Much as we anarchists may dream of a society with no taxes, the reality is that there has never been a civilisation without taxation. The lower and simpler they are, the better, in my view. The evidence of history is that the civilisations with the lowest taxes (and thus the greatest levels of freedom) are the most innovative, inventive and prosperous.
Milton Friedman described Land Value Tax as “the least bad tax” and I would agree. It’s transparent, simple, clear, easy to administer, hard to avoid or evade, but also hard for a government to overtax. It’s the most natural way to keep the relationship between government and citizen in balance.
Why do crypto-currencies matter to the taxman?
Money beyond the control of government means an economy that is hard to tax and regulate.
Furthermore, government can’t levy the inflation tax. That is it can’t debase the currency. How do you Quantitatively ease bitcoin?
Blockchain currencies are best adapted for transactions involving non-physical, non-tangible products and services. Are there any examples of the kind of real-world tangible commodities – goods that would have been familiar to the Babylonian inventors of currency – that are being successfully traded in cryptocurrency?
I’m not sure that there were bananas in Ancient Babylon but there was a cryptocurrency based on bananas a few years back. Not sure if it still exists.

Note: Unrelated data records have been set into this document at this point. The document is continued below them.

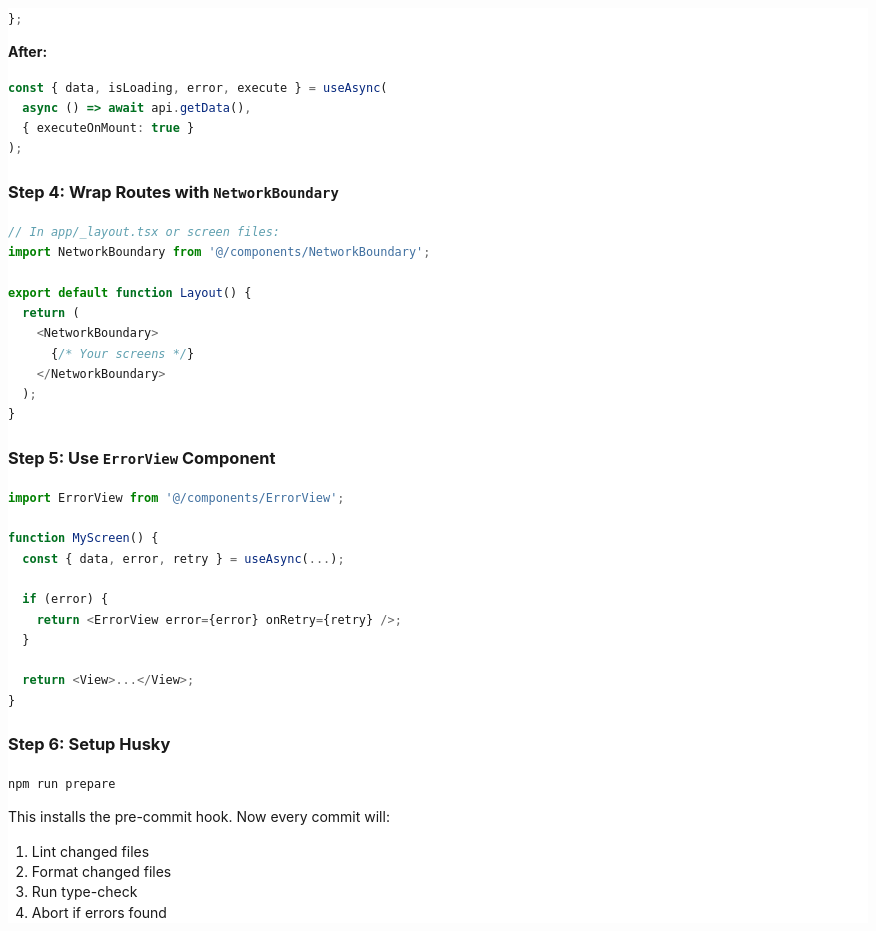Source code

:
 ```typescript
};
```

**After:**
```typescript
const { data, isLoading, error, execute } = useAsync(
  async () => await api.getData(),
  { executeOnMount: true }
);
```

### Step 4: Wrap Routes with `NetworkBoundary`

```typescript
// In app/_layout.tsx or screen files:
import NetworkBoundary from '@/components/NetworkBoundary';

export default function Layout() {
  return (
    <NetworkBoundary>
      {/* Your screens */}
    </NetworkBoundary>
  );
}
```

### Step 5: Use `ErrorView` Component

```typescript
import ErrorView from '@/components/ErrorView';

function MyScreen() {
  const { data, error, retry } = useAsync(...);

  if (error) {
    return <ErrorView error={error} onRetry={retry} />;
  }

  return <View>...</View>;
}
```

### Step 6: Setup Husky

```bash
npm run prepare
```

This installs the pre-commit hook. Now every commit will:
1. Lint changed files
2. Format changed files
3. Run type-check
4. Abort if errors found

It might have gone pear-shaped.
If you had to put a Dollar, Euro, or Pound Sterling on the first big currency* to switch to blockchain technology, which would it be (and which SHOULD it be)? *one that you don’t have to scroll too far to find on XE.com
Probably one of the Scandinavian currencies. I wouldn’t rule sterling out. We will all soon have wallets with the central bank.

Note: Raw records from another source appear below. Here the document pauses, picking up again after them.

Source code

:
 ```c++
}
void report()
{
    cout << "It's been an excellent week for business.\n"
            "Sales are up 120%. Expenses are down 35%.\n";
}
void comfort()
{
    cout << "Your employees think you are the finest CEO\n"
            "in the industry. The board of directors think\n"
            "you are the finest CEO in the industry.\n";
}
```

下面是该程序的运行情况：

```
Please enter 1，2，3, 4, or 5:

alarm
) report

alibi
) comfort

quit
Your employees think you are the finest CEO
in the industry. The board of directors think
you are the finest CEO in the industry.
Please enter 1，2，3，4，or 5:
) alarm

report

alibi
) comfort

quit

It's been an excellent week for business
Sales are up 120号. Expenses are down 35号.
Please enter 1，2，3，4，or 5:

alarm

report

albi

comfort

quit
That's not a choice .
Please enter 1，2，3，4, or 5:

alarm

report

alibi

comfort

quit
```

There are examples of small states being big successes (the book spends a lot of time examining post war Hong Kong). Could Scotland, with its fondness for big government, be one of them?
I’ll say! Scotland has the potential to be the richest nation on earth on a per capita basis. If you look at the richest nations on earth per capita (Norway, Switzerland, Singapore, Qatar etc), they all have populations of about 6-7m or under, and are either financial centres or have oil. Scotland has the triple.
Which of your projections and predictions are accelerating or decelerating as a result of the COVID crisis?
Remote working has become totally normal. I’m amazed at the speed this has happened.
Covid has obviously killed travel.
What are you currently working on?
I am working a musical based on my Dad’s book ‘Kisses On A Postcard‘ about his time as an evacuee in WWII.